***** Records for the task *****

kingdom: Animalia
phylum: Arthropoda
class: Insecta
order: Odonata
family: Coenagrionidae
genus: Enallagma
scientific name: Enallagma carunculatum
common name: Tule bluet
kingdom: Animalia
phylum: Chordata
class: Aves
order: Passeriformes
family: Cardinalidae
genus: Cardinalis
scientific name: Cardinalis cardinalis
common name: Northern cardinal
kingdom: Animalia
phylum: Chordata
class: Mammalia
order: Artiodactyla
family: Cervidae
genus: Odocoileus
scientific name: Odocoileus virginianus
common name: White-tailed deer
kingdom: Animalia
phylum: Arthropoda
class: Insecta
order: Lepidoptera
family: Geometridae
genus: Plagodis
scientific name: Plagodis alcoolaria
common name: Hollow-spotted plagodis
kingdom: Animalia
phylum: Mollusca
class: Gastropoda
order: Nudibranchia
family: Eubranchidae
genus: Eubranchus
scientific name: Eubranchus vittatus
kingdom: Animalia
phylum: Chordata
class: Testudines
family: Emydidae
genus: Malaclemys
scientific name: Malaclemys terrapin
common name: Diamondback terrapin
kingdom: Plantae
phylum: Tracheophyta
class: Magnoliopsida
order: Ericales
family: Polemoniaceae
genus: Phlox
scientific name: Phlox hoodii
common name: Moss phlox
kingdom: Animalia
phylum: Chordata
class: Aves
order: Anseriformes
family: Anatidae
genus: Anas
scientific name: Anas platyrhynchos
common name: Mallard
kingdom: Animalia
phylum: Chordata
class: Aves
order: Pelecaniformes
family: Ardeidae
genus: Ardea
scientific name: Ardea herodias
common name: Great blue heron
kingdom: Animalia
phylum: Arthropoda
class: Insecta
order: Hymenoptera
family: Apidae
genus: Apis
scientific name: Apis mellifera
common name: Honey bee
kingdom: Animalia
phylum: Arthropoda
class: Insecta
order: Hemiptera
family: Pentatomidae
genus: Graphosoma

*****

Work to do => Copy word for word the lines of the listing from the line with "family: Eubranchidae" to the line with "genus: Anas", both included.

Answer to this problem =>
family: Eubranchidae
genus: Eubranchus
scientific name: Eubranchus vittatus
kingdom: Animalia
phylum: Chordata
class: Testudines
family: Emydidae
genus: Malaclemys
scientific name: Malaclemys terrapin
common name: Diamondback terrapin
kingdom: Plantae
phylum: Tracheophyta
class: Magnoliopsida
order: Ericales
family: Polemoniaceae
genus: Phlox
scientific name: Phlox hoodii
common name: Moss phlox
kingdom: Animalia
phylum: Chordata
class: Aves
order: Anseriformes
family: Anatidae
genus: Anas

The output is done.